Trotz ihres enormen Erfolges wurden Kanäle für Kinder häufig von Kinderschützern und Medienbeobachtern kritisiert – besonders wenn die Minderjährigen selbst der Inhalt sind. Das Deutsche Kinderhilfswerk etwa sieht in diesen Videos ein Risiko für die Persönlichkeitsrechte der auftretenden Kinder. Außerdem bestehe die Gefahr das Minderjährige instrumentalisiert werden. Dabei geht es besonders um die Frage, ob die Produktionen als Kinderarbeit gewertet werden müsse.

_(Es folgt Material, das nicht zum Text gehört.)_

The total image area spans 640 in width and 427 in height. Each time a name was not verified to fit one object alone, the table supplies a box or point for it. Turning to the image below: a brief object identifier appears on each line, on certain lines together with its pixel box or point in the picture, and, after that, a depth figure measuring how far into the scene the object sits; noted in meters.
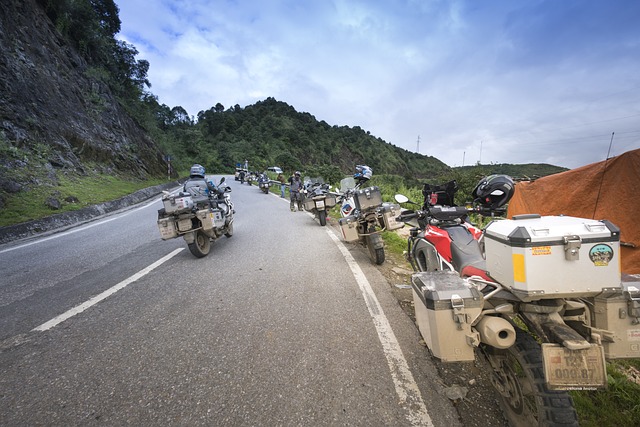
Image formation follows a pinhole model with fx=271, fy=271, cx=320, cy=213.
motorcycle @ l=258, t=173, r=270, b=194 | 19.98
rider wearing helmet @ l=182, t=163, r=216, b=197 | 6.02
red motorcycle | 1.39
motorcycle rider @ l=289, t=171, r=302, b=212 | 11.83
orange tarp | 3.91
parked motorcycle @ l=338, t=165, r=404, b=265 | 4.69
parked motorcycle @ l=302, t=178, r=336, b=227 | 8.02
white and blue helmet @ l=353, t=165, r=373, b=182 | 5.71
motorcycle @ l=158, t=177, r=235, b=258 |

Die Darstellerinnen auf R.s Kanälen bekommen laut BuzzFeed News-Informationen ein monatliches Gehalt. Eine ehemalige Darstellerin R.s gab demnach an, durch einen Auftritt auf einem der Top-Kanäle könne ein durchschnittliches Monatsgehalt von 20.000 Dollar erreicht werden. Zudem investieren die Mädchen wohl viel Zeit in ihre Auftritte: Jeder der sieben Kanäle wird täglich mit einem neuen Video gefüttert, jeder Tag der Woche gehört einem Mädchen; einige Darstellerinnen treten in mehreren Kanälen auf.

In Deutschland verstößt es gegen das Gesetz zum Jugendarbeitsschutz, wenn Kinder und Jugendliche wie Erwachsene arbeiten. Die erlaubte Arbeitszeit ist stark begrenzt und es müssen strenge Voraussetzungen erfüllt sein. Zum Beispiel dürfen dem Gesetz zufolge Kinder über 13 nur bis zu zwei Stunden täglich arbeiten, wenn das den Besuch der Schule und ihre Gesundheit nicht negativ beeinflusst. Für Filmaufnahmen und Veranstaltungen gibt es Ausnahmen: Dort dürfen Kinder ab sechs Jahren bis zu drei Stunden am Tag arbeiten, aber nur wenn die Aufsichtsbehörde dem zustimmt.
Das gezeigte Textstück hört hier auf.